=== EXTRACT PROVIDED ===
Romain Duda is leading anthropological research in central Africa focusing on relations between societies and their environment, specially on human-animal interactions and contacts.
Postdoctoral researcher at Institut Pasteur since november 2018, he is involved within MICROTONE project, a study at the interface of historical anthropology, ethnozoology and the emergence of zoonotic diseases. In this interdisciplinary context, he is leading with Tamara Giles-Vernick (Pasteur) and Victor Narat (CNRS) an analysis of humans-animals contacts along a gradient of ecological change in a forest-savanna mosaic in Democratic Republic of Congo (Bolobo territory).
MSc in Ethnoecology of the French Museum of Natural History, Romain has completed a PhD in Anthropology & Environmental Sciences at the UAB (Barcelona) with a codirection by the Musée de l’Homme (Paris). Since 2012, he has conducted several fieldworks in Cameroon, Congo and DRC among different hunter-gatherers groups, so-called ‘indigenous’ or ‘Pygmies’ (Baka, Bayaka, Batwa). His research among the Baka focused on the changes in the sociocultural aspects of hunting & relations to wildlife and conservation strategies. In 2018, he has worked as a freelance researcher in the Likouala (Northern Congo) to propose adapted solutions to improve healthcare & rights access to Bayaka communities, and in DRC to provide an anthropological perspective during the Ebola outbreak that affected the Equateur province.
–
His postdoctoral research led within Microtone project is funded by INCEPTION, a selected project of the ANR “Institut Convergence” programme (2017 – 2025).

=== SOURCE MATERIAL ===

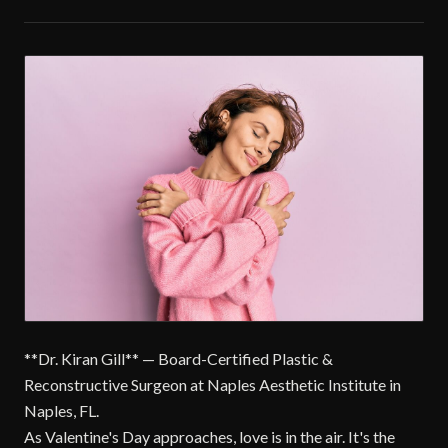
**Dr. Kiran Gill** — Board-Certified Plastic &
Reconstructive Surgeon at Naples Aesthetic Institute in
Naples, FL.
As Valentine's Day approaches, love is in the air. It's the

=== HOW TO COMPLETE THIS TASK ===
According to the profile of Romain Duda, in which territory of the Democratic Republic of Congo is the analysis of human-animal contacts taking place?

=== ANSWER SECTION ===
Bolobo territory